## The problem:
Scan the records below for the line with "middle dip: (487, 325)" and the line with "ring dip: (496, 327)". Repeat those two lines and every line between them exactly, and nothing else.

################

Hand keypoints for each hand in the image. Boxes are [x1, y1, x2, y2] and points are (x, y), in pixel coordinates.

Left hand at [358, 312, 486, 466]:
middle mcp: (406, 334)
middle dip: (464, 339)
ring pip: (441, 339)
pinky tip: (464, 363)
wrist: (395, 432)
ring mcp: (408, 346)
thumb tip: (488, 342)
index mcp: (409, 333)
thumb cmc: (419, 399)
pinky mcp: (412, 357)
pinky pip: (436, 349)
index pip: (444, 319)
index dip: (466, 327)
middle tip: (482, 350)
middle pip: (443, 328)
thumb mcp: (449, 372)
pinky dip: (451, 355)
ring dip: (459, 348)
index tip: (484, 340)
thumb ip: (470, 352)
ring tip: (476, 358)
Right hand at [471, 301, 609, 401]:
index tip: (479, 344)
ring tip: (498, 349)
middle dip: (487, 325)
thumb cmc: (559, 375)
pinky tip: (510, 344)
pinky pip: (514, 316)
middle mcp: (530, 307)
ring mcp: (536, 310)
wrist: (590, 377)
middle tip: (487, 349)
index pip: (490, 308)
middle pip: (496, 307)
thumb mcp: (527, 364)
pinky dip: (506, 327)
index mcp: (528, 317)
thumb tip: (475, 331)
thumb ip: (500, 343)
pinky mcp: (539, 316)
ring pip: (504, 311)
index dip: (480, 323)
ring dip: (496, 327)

################

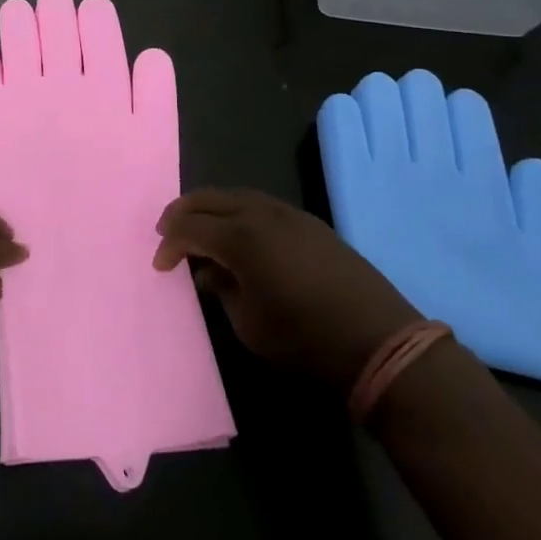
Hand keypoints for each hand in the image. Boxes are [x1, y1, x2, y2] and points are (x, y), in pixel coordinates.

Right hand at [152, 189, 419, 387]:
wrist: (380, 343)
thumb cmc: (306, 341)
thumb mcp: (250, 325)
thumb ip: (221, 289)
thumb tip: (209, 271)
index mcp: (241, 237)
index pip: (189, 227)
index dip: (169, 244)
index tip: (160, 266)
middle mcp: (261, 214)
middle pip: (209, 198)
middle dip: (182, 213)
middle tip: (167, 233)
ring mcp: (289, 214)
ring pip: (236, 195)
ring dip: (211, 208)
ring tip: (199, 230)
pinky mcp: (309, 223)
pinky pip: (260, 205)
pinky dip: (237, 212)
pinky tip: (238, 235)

################

## Completed exercise:
middle dip: (487, 325)
thumb cmc: (559, 375)
pinky tip: (510, 344)
pinky pip: (514, 316)
middle mcp: (530, 307)
ring mcp: (536, 310)
wrist: (590, 377)
middle tip: (487, 349)
index pip: (490, 308)
middle pip: (496, 307)
thumb mcp: (527, 364)
pinky dip: (506, 327)
index mcp: (528, 317)
thumb tip: (475, 331)
thumb ip: (500, 343)
pinky mcp: (539, 316)
ring pip: (504, 311)
index dip: (480, 323)
ring dip: (496, 327)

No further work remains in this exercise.